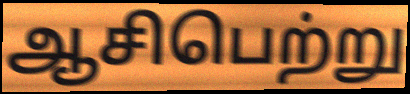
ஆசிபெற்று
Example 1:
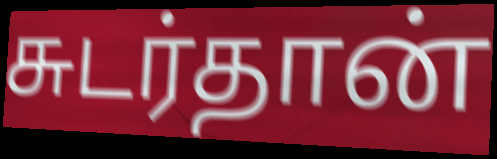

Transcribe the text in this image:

---

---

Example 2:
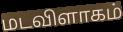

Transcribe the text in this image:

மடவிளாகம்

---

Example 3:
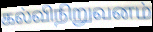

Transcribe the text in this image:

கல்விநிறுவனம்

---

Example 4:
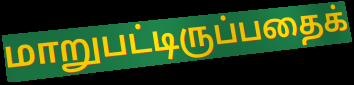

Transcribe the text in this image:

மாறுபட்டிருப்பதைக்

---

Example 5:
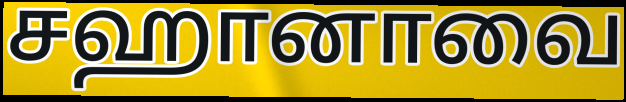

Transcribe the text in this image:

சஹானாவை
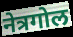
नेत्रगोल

**THE PROBLEM:**
Across the material, report every line that has the word "Example".

**EXERCISE RESULT:**
Example 1:
Example 2:
Example 3:
Example 4:
Example 5:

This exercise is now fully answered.